▶ [Task objective]: Search each line below for the word "lapangan" and list those that contain it.

START Task data

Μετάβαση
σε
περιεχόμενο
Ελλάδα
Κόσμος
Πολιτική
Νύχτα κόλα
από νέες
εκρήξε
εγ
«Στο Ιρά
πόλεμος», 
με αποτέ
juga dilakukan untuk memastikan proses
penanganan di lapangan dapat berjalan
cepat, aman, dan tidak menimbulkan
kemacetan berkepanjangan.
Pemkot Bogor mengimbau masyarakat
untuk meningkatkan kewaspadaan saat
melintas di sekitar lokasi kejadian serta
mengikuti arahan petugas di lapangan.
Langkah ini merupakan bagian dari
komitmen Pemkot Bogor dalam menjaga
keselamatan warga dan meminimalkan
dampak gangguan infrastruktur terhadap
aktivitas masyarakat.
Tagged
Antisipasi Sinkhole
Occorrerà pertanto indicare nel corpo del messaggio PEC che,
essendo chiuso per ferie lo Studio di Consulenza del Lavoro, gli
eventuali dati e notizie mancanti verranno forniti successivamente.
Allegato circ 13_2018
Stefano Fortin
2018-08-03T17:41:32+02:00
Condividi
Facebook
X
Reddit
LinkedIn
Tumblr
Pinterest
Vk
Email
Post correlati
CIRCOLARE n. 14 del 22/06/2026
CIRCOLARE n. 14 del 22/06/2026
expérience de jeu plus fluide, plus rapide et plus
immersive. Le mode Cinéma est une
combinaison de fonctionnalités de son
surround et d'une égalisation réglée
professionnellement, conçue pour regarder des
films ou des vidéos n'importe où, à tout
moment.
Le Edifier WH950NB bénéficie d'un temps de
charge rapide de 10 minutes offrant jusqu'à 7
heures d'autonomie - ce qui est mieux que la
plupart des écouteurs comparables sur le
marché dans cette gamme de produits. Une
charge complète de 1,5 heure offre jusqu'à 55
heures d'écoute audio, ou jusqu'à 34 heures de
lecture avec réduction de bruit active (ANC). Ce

END Task data
START Task data

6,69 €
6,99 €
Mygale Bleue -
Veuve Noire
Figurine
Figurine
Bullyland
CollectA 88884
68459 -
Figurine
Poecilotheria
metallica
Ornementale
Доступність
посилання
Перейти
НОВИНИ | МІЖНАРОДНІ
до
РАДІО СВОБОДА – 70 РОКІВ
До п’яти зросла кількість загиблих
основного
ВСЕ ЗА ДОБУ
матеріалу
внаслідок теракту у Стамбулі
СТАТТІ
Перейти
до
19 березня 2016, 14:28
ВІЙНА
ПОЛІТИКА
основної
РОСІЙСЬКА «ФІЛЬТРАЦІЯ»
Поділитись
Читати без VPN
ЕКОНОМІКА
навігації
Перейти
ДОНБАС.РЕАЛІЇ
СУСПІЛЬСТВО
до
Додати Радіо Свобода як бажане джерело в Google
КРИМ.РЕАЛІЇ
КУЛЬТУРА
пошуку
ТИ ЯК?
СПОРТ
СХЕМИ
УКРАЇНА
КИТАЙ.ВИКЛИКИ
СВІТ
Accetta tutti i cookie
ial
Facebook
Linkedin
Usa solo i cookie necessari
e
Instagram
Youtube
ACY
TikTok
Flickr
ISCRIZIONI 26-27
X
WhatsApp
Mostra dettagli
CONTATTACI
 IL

END Task data
START Task data

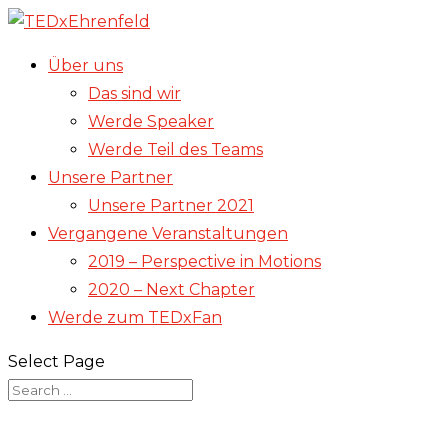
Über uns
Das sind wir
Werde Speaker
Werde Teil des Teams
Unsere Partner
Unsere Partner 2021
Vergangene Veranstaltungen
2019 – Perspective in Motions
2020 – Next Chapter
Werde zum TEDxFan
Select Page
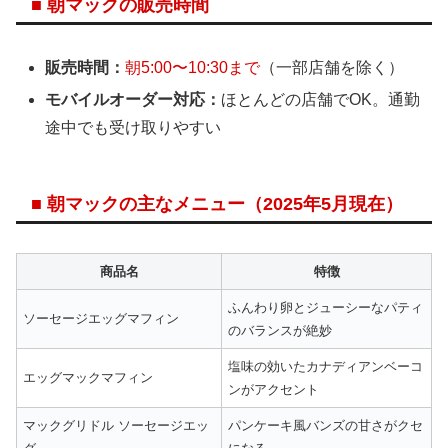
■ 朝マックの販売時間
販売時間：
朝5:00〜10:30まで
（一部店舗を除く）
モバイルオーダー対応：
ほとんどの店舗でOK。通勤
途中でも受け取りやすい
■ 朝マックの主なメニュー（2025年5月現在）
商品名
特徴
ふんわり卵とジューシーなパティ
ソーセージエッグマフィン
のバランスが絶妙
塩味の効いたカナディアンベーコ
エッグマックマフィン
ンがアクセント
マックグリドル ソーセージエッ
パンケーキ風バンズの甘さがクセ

END Task data

▶ [Written solution]:
penanganan di lapangan dapat berjalan
mengikuti arahan petugas di lapangan.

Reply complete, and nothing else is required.